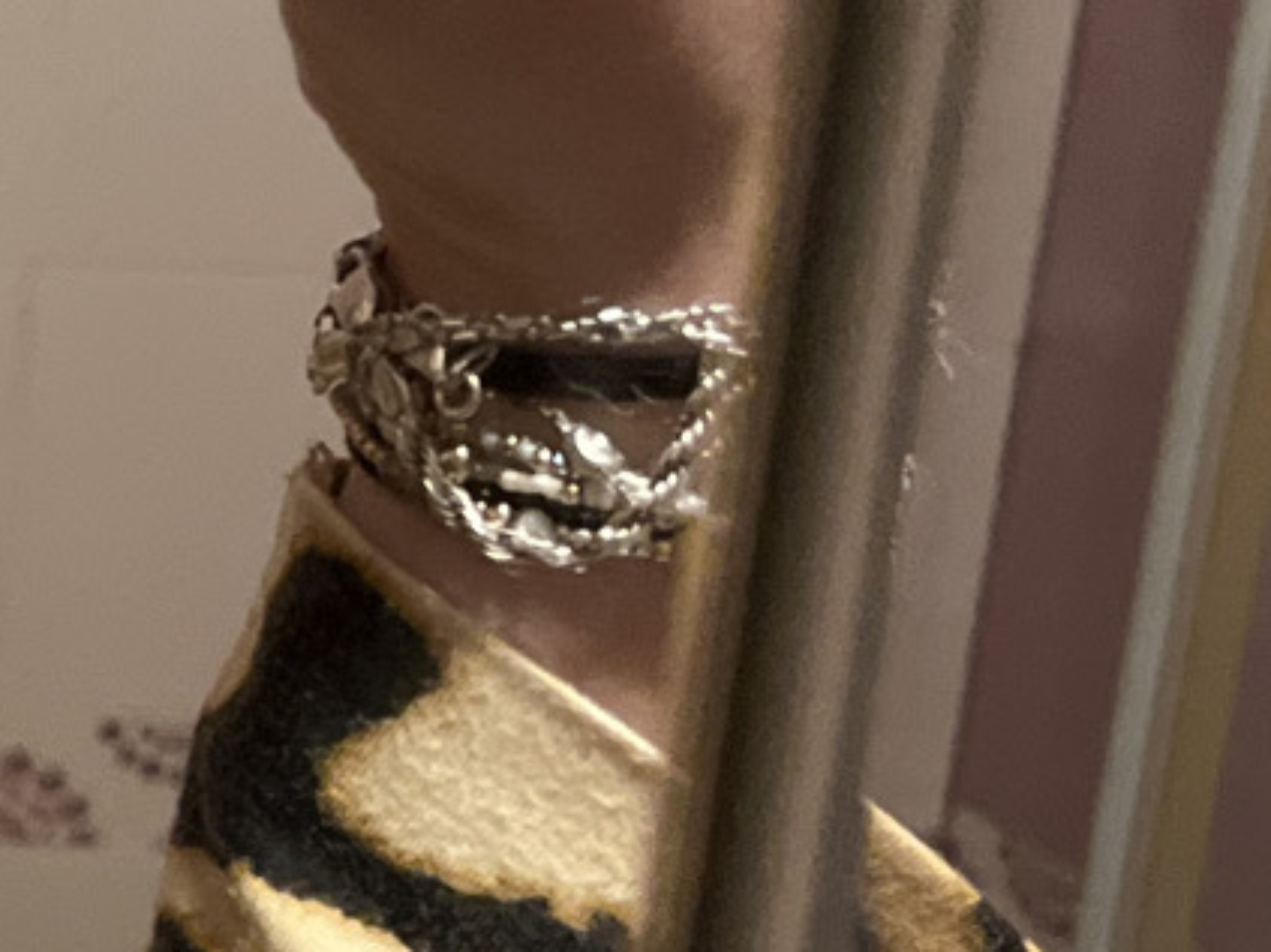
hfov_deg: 13.8
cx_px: -1223
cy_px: 595
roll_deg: +0.9
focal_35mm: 123
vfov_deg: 12.0
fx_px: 4515
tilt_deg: -17.8
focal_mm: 5.1
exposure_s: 1/33
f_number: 1.6
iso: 500
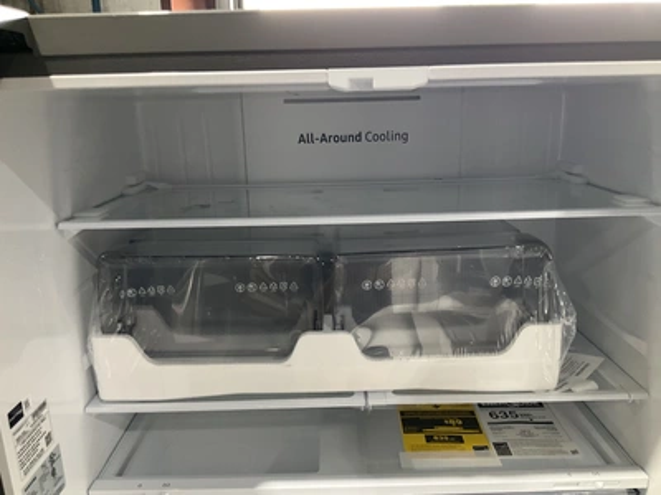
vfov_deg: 48.2
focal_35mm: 29
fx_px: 554
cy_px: 248
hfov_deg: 61.7
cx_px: 330
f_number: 1.8
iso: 100
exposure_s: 1/60
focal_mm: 3
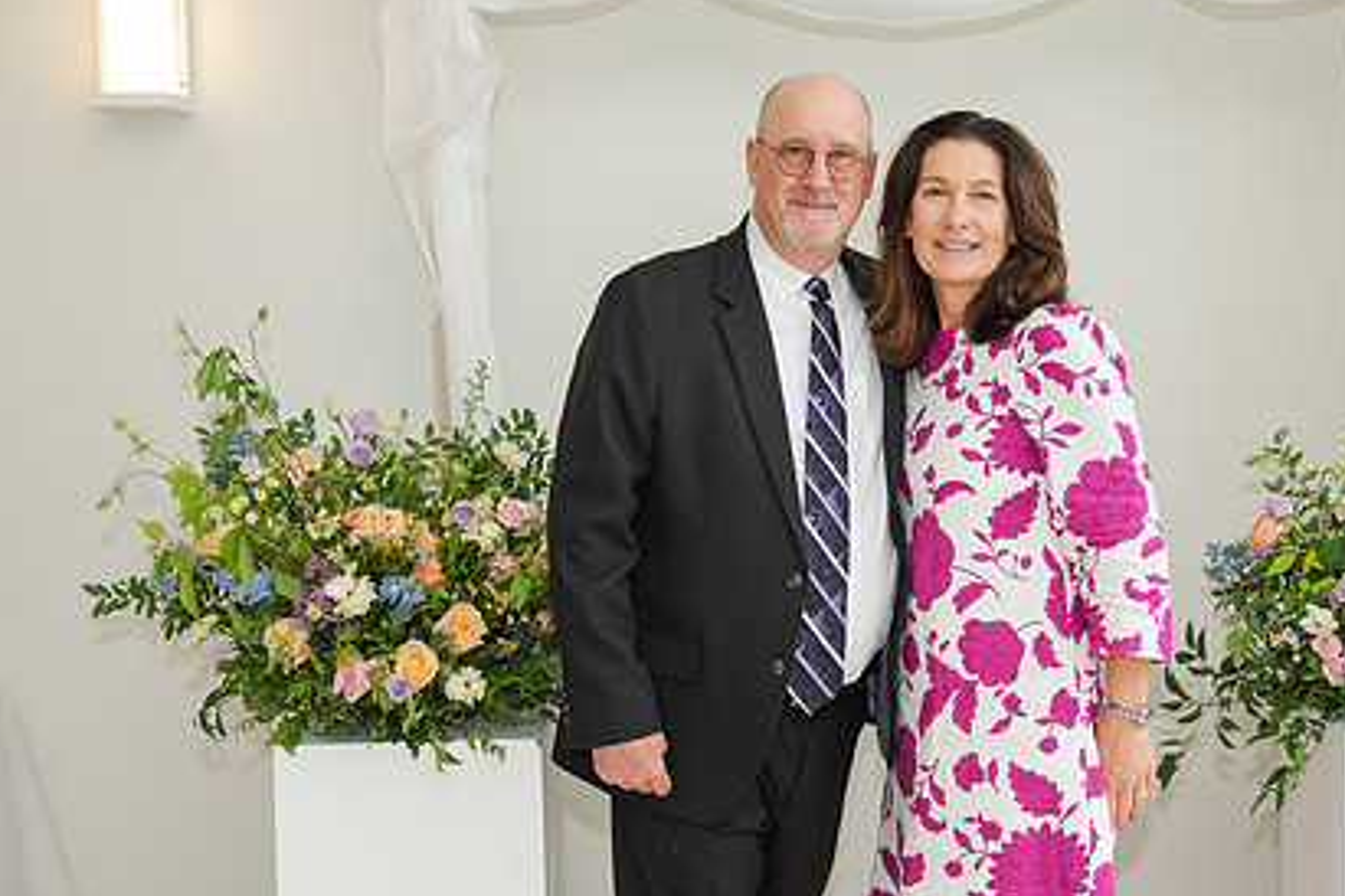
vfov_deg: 24.2
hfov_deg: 35.5
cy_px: 445
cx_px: 798
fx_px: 2092
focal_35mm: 56
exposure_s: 1/200
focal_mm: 35
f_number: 4
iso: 200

◆ Instruction
Repeat the listing above exactly, omitting the pictures it contains.

◆ Your solution
hfov_deg: 13.8
cx_px: -1223
cy_px: 595
roll_deg: +0.9
focal_35mm: 123
vfov_deg: 12.0
fx_px: 4515
tilt_deg: -17.8
focal_mm: 5.1
exposure_s: 1/33
f_number: 1.6
iso: 500
vfov_deg: 48.2
focal_35mm: 29
fx_px: 554
cy_px: 248
hfov_deg: 61.7
cx_px: 330
f_number: 1.8
iso: 100
exposure_s: 1/60
focal_mm: 3
vfov_deg: 24.2
hfov_deg: 35.5
cy_px: 445
cx_px: 798
fx_px: 2092
focal_35mm: 56
exposure_s: 1/200
focal_mm: 35
f_number: 4
iso: 200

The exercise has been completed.